Now I have a second laptop that's dead for a user that JUST STARTED, and now cannot work. We had a third laptop in our company that the help desk kid just reinstalled her OS to fix. This is NOT A SOLUTION. Reinstalling an OS to fix a bug that Apple is certainly aware of is not a solution! I've seen people posting articles dating back a couple years with this same issue, and no resolution has been found.
This has existed since the Betas apparently, and was not fixed in the final release. Obviously a LOT of people experience this issue - three in one month in our company alone (the only three that updated to High Sierra), and we don't have more than 20 Macs. Countless articles on the Internet from others.
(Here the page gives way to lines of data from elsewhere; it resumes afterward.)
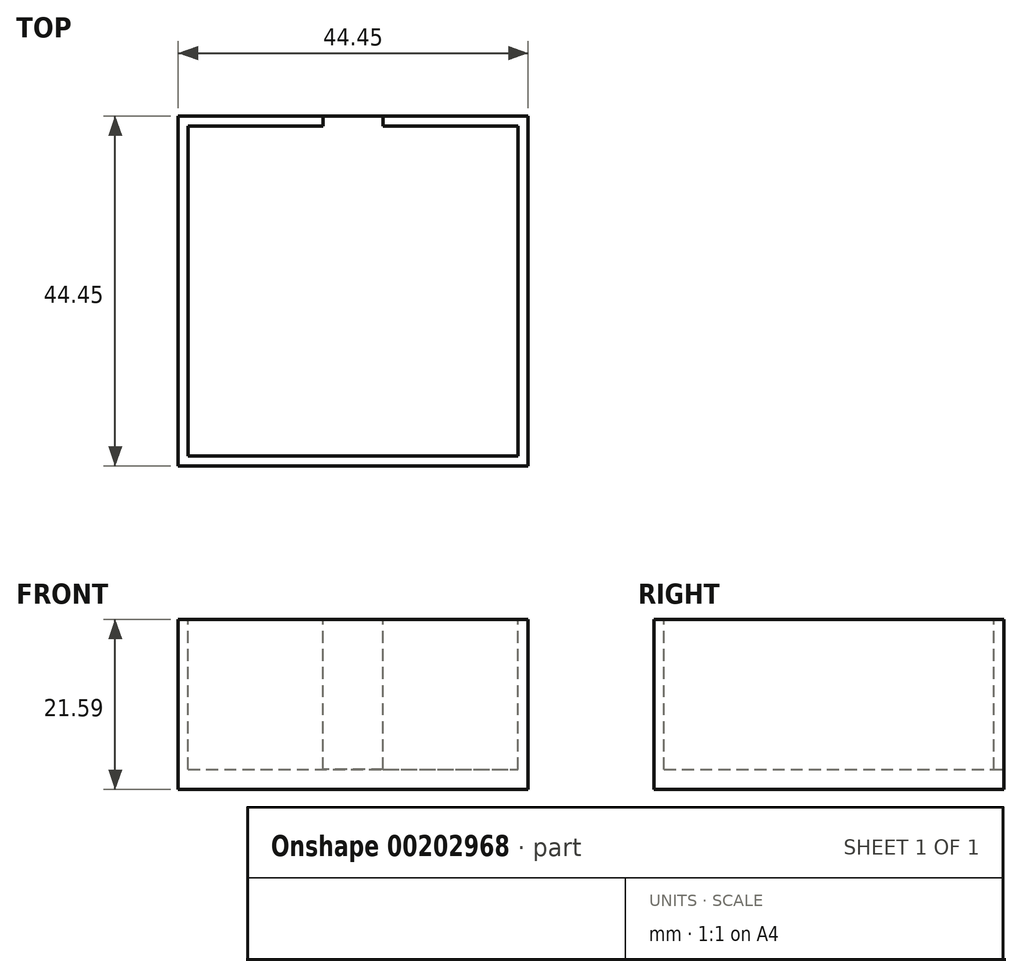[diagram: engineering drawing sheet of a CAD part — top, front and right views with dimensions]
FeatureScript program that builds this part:
annotation { "Feature Type Name" : "Feature", "Feature Type Description" : "" }
export const myFeature = defineFeature(function(context is Context, id is Id, definition is map)
    precondition{}
    {
        {
            var Q0;
            Q0=qCreatedBy(makeId("Top.planeOp"),FACE);
            var sketch = newSketch(context, id + "F0", { "sketchPlane" : qUnion([Q0])});
            skLineSegment(sketch, "E0.bottom", {"start": v(0, 0) * mm, "end": v(41.91, 0) * mm});
            skLineSegment(sketch, "E0.top", {"start": v(0, 41.91) * mm, "end": v(41.9, 41.91) * mm});
            skLineSegment(sketch, "E0.left", {"start": v(0, 0) * mm, "end": v(0, 41.91) * mm});
            skLineSegment(sketch, "E0.right", {"start": v(41.91, 0) * mm, "end": v(41.9, 41.91) * mm});
            skSolve(sketch);
        }
        {
            var Q0;
            Q0=makeQuery(id+"F0.imprint","IMPRINT",FACE,{"disambiguationData":[TD([[makeQuery(id+"F0.imprint","IMPRINT",EDGE,{"derivedFrom":sQuery(id+"F0.wireOp",EDGE,"E0.bottom")}),1.0]])]});
            extrude(context, id + "F1", {"entities" : qUnion([Q0]), "depth" : 2.54 * mm});
        }
        {
            var Q0;
            Q0=makeQuery(id+"F1.opExtrude","CAP_FACE",FACE,{"disambiguationData":[OSD([sQuery(id+"F0.wireOp",EDGE,"E0.bottom"),sQuery(id+"F0.wireOp",EDGE,"E0.top"),sQuery(id+"F0.wireOp",EDGE,"E0.left"),sQuery(id+"F0.wireOp",EDGE,"E0.right")])],"isStart":false});
            var sketch = newSketch(context, id + "F2", { "sketchPlane" : qUnion([Q0])});
            skLineSegment(sketch, "E1", {"start": v(0, 41.91) * mm, "end": v(20.95, 41.91) * mm});
            skLineSegment(sketch, "E2", {"start": v(20.95, 41.91) * mm, "end": v(20.95, 20.96) * mm});
            skLineSegment(sketch, "E3.bottom", {"start": v(43.18, -1.27) * mm, "end": v(-1.27, -1.27) * mm});
            skLineSegment(sketch, "E3.top", {"start": v(43.18, 43.18) * mm, "end": v(-1.27, 43.18) * mm});
            skLineSegment(sketch, "E3.left", {"start": v(43.18, -1.27) * mm, "end": v(43.18, 43.18) * mm});
            skLineSegment(sketch, "E3.right", {"start": v(-1.27, -1.27) * mm, "end": v(-1.27, 43.18) * mm});
            skPoint(sketch, "E3.middle", {"position": v(20.95, 20.96) * mm});
            skSolve(sketch);
        }
        {
            var Q0;
            {var subQ2=sQuery(id+"F2.wireOp",EDGE,"E1");Q0=makeQuery(id+"F2.imprint","IMPRINT",FACE,{"disambiguationData":[TD([[makeQuery(id+"F2.imprint","IMPRINT",EDGE,{"derivedFrom":subQ2}),1.0]])]});}
            extrude(context, id + "F3", {"entities" : qUnion([Q0]), "operationType" : NewBodyOperationType.ADD, "oppositeDirection" : true, "depth" : 2.54 * mm, "hasSecondDirection" : true, "secondDirectionOppositeDirection" : false, "secondDirectionDepth" : 19.05 * mm});
        }
        {
            var Q0;
            Q0=makeQuery(id+"F1.opExtrude","SWEPT_BODY",BODY,{"disambiguationData":[OSD([sQuery(id+"F0.wireOp",EDGE,"E0.bottom"),sQuery(id+"F0.wireOp",EDGE,"E0.top"),sQuery(id+"F0.wireOp",EDGE,"E0.left"),sQuery(id+"F0.wireOp",EDGE,"E0.right")])]});
            transform(context, id + "F4", {"entities" : qUnion([Q0]), "transformType" : TransformType.TRANSLATION_3D, "dx" : 0 * mm, "dy" : 0 * mm, "dz" : 0 * mm, "makeCopy" : true});
        }
        {
            var Q0;
            Q0=makeQuery(id+"F3.opExtrude","CAP_FACE",FACE,{"disambiguationData":[OSD([sQuery(id+"F0.wireOp",EDGE,"E0.bottom"),sQuery(id+"F0.wireOp",EDGE,"E0.top"),sQuery(id+"F0.wireOp",EDGE,"E0.left"),sQuery(id+"F0.wireOp",EDGE,"E0.right"),sQuery(id+"F2.wireOp",EDGE,"E1"),sQuery(id+"F2.wireOp",EDGE,"E3.bottom"),sQuery(id+"F2.wireOp",EDGE,"E3.top"),sQuery(id+"F2.wireOp",EDGE,"E3.left"),sQuery(id+"F2.wireOp",EDGE,"E3.right")])],"isStart":true});
            var sketch = newSketch(context, id + "F5", { "sketchPlane" : qUnion([Q0])});
            skLineSegment(sketch, "E4", {"start": v(-1.27, 43.18) * mm, "end": v(17.14, 43.18) * mm});
            skLineSegment(sketch, "E5", {"start": v(17.14, 43.18) * mm, "end": v(17.14, 41.91) * mm});
            skLineSegment(sketch, "E6", {"start": v(17.14, 41.91) * mm, "end": v(24.77, 41.91) * mm});
            skLineSegment(sketch, "E7", {"start": v(24.77, 41.91) * mm, "end": v(24.77, 43.18) * mm});
            skLineSegment(sketch, "E8", {"start": v(24.77, 43.18) * mm, "end": v(17.14, 43.18) * mm});
            skSolve(sketch);
        }
        {
            var Q0;
            Q0 = qSketchRegion(id + "F5", true);
            extrude(context, id + "F6", {"entities" : qUnion([Q0]), "operationType" : NewBodyOperationType.REMOVE, "oppositeDirection" : true, "depth" : 19.05 * mm});
        }
        {
            var Q0;
            Q0=makeQuery(id+"F4.opPattern","COPY",BODY,{"derivedFrom":makeQuery(id+"F1.opExtrude","SWEPT_BODY",BODY,{"disambiguationData":[OSD([sQuery(id+"F0.wireOp",EDGE,"E0.bottom"),sQuery(id+"F0.wireOp",EDGE,"E0.top"),sQuery(id+"F0.wireOp",EDGE,"E0.left"),sQuery(id+"F0.wireOp",EDGE,"E0.right")])]}),"instanceName":"1"});
            deleteBodies(context, id + "F7", {"entities" : qUnion([Q0])});
        }
    });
In my case, this issue happens even when the Macs are plugged into a docking station, which is plugged into physical Ethernet. Not having Ethernet ports, I can't plug in directly. I've also tried local logins. Though we use Centrify for Active Directory management, which caches credentials locally so you can log in anywhere. Is this issue related to local / network logins in any way??
Is there a resolution yet!?!?! Apple needs to take responsibility here, admit there's an issue, and post a fix! If I have to reinstall the OS on every laptop, I'm going to lose DAYS of time reinstalling everything. Again, this is not a fix.